Existing treatment guidelines in India and elsewhere already recommend another steroid called methylprednisolone, doctors said.

“Most of my patients in intensive care are already receiving methylprednisolone,” said Shikha Panwar, a critical-care medicine specialist in Faridabad, Haryana.

“My understanding is that patients with severe disease are receiving this across the country.” In low doses, Panwar said, steroids serve as “immunomodulators” that calm the immune system piqued by the viral infection.

Raymond Savio, a critical-care specialist in Chennai, said that dexamethasone was already being used occasionally on Covid-19 patients.
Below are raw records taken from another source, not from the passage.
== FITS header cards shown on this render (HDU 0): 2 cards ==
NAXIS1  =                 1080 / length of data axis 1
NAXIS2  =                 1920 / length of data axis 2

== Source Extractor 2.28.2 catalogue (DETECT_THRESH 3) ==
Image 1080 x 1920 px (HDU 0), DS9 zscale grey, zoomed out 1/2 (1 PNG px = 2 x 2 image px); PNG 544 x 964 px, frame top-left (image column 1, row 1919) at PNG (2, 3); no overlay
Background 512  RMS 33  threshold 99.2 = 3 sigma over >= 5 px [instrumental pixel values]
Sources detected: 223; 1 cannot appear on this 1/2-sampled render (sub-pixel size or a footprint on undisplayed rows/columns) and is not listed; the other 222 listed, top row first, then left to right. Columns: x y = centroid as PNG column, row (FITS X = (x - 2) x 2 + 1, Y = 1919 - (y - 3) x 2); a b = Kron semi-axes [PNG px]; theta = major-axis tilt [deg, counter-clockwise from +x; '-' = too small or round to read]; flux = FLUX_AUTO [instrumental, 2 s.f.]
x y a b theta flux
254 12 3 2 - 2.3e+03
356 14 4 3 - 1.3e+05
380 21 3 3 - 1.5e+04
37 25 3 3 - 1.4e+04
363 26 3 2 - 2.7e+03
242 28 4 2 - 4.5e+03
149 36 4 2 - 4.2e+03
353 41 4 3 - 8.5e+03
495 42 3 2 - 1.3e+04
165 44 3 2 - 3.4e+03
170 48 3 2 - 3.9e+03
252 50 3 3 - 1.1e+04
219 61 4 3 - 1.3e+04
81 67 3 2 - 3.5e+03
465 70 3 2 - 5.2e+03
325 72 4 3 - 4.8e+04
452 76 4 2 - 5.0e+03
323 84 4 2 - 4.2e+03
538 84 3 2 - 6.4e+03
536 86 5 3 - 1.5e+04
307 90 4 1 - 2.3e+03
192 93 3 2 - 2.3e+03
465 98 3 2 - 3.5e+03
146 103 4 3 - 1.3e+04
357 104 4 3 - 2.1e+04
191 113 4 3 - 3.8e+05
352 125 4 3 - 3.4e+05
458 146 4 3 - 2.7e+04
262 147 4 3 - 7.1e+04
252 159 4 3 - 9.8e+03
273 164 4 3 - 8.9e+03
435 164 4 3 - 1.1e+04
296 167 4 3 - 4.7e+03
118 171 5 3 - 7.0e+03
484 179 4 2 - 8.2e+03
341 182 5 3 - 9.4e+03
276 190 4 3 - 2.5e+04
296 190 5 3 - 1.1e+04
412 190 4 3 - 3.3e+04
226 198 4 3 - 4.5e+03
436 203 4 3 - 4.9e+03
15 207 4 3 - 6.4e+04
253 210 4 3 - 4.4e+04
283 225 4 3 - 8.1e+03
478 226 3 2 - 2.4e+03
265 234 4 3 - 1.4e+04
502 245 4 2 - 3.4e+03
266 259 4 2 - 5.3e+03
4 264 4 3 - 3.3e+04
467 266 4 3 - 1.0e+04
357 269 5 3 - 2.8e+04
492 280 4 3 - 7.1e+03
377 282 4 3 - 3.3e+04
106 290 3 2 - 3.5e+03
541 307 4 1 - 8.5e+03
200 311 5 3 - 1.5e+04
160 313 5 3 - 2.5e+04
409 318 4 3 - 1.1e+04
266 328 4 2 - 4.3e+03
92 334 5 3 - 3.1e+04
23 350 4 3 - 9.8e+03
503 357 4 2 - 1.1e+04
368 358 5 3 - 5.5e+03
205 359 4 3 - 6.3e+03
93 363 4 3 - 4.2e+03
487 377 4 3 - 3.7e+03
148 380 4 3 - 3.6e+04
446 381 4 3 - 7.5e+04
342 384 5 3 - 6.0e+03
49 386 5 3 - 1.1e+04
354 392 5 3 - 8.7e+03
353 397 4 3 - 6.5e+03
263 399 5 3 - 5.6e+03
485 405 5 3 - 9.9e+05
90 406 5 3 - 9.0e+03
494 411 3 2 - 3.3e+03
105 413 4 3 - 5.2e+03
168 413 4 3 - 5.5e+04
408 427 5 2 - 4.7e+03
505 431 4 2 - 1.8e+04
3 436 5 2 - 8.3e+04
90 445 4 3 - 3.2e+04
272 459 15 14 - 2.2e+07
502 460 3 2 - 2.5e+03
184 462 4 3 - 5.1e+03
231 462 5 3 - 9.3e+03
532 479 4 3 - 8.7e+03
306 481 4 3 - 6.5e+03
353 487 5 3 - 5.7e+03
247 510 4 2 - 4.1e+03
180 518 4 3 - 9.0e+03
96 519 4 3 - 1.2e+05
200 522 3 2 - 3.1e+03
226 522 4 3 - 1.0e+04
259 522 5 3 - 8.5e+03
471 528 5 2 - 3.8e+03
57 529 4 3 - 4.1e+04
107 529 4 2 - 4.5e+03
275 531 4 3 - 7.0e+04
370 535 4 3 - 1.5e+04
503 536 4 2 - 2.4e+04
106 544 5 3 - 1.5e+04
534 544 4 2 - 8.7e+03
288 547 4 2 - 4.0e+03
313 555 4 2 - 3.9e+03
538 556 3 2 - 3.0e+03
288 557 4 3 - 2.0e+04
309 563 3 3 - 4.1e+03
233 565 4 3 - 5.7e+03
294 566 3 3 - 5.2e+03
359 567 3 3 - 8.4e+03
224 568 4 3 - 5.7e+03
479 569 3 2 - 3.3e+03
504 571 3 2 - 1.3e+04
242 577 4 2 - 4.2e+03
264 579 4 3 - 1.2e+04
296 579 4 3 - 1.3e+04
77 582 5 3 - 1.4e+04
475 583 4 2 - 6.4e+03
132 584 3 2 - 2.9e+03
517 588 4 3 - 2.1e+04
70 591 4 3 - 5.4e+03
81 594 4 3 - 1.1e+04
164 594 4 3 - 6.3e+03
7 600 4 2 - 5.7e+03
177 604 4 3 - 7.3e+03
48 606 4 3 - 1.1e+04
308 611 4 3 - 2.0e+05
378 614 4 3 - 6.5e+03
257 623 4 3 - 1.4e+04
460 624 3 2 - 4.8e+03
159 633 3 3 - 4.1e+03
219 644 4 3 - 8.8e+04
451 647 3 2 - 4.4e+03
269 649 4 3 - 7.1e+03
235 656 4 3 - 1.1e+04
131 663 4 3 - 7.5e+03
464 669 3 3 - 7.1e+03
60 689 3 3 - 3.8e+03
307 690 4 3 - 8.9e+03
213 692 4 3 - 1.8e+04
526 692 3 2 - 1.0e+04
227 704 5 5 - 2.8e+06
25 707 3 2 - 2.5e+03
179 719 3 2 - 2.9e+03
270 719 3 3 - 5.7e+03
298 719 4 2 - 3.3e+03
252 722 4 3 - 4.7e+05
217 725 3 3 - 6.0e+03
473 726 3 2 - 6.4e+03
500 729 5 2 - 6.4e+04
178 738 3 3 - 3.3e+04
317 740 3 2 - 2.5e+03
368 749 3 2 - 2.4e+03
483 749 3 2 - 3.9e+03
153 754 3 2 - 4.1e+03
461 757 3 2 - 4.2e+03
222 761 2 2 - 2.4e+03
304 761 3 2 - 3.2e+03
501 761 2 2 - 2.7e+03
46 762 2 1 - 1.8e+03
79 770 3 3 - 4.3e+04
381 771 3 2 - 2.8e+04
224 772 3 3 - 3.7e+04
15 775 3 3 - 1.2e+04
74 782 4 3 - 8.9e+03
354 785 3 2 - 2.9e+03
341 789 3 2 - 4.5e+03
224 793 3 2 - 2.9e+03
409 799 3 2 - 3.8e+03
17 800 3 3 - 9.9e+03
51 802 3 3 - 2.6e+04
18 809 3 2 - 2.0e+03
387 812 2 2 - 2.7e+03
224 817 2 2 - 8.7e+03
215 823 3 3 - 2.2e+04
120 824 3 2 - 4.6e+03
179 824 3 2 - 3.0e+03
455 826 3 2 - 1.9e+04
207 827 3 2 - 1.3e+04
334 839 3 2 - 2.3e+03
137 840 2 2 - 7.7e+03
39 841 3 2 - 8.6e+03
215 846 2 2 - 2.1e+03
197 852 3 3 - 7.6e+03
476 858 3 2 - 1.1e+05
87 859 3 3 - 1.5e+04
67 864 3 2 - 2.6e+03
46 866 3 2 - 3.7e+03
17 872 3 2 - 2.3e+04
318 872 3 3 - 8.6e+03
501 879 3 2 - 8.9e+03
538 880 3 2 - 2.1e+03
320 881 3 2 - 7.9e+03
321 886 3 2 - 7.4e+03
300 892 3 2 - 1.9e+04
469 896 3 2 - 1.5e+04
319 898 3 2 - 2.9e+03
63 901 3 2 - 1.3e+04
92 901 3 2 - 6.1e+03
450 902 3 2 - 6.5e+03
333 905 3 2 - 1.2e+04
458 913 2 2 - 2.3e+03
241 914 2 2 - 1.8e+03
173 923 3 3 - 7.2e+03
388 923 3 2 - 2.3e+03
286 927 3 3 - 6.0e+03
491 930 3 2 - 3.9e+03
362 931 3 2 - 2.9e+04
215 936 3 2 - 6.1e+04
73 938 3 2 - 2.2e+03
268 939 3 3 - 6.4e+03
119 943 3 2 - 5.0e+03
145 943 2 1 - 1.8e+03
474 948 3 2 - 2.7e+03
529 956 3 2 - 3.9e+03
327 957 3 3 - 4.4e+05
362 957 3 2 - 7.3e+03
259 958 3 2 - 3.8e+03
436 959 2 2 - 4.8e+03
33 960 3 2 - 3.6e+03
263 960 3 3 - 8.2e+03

But, he said, he was surprised at the high (13 per cent) mortality reported by the UK group in patients who did not require any respiratory support.

“The mortality in the control group unnerves me,” said Kalantri. “The 25 per cent mortality in those who needed oxygen and 13 per cent in those who did not require any respiratory intervention is something we need to understand better. Before we extrapolate the results of the study, we must examine that the study patients are broadly similar to the patients we are treating.”

Doctors said that observations across the world suggest that roughly 80 per cent of patients have mild symptoms and only around 5 per cent need critical care and ventilation.

But, Kalantri said, the strength of the Oxford clinical trial lies in its large numbers. “It is a well-powered trial — the drug is cheap, it costs just a couple of rupees, enjoys a long familiarity in the medical community and requires no complex monitoring,” he said.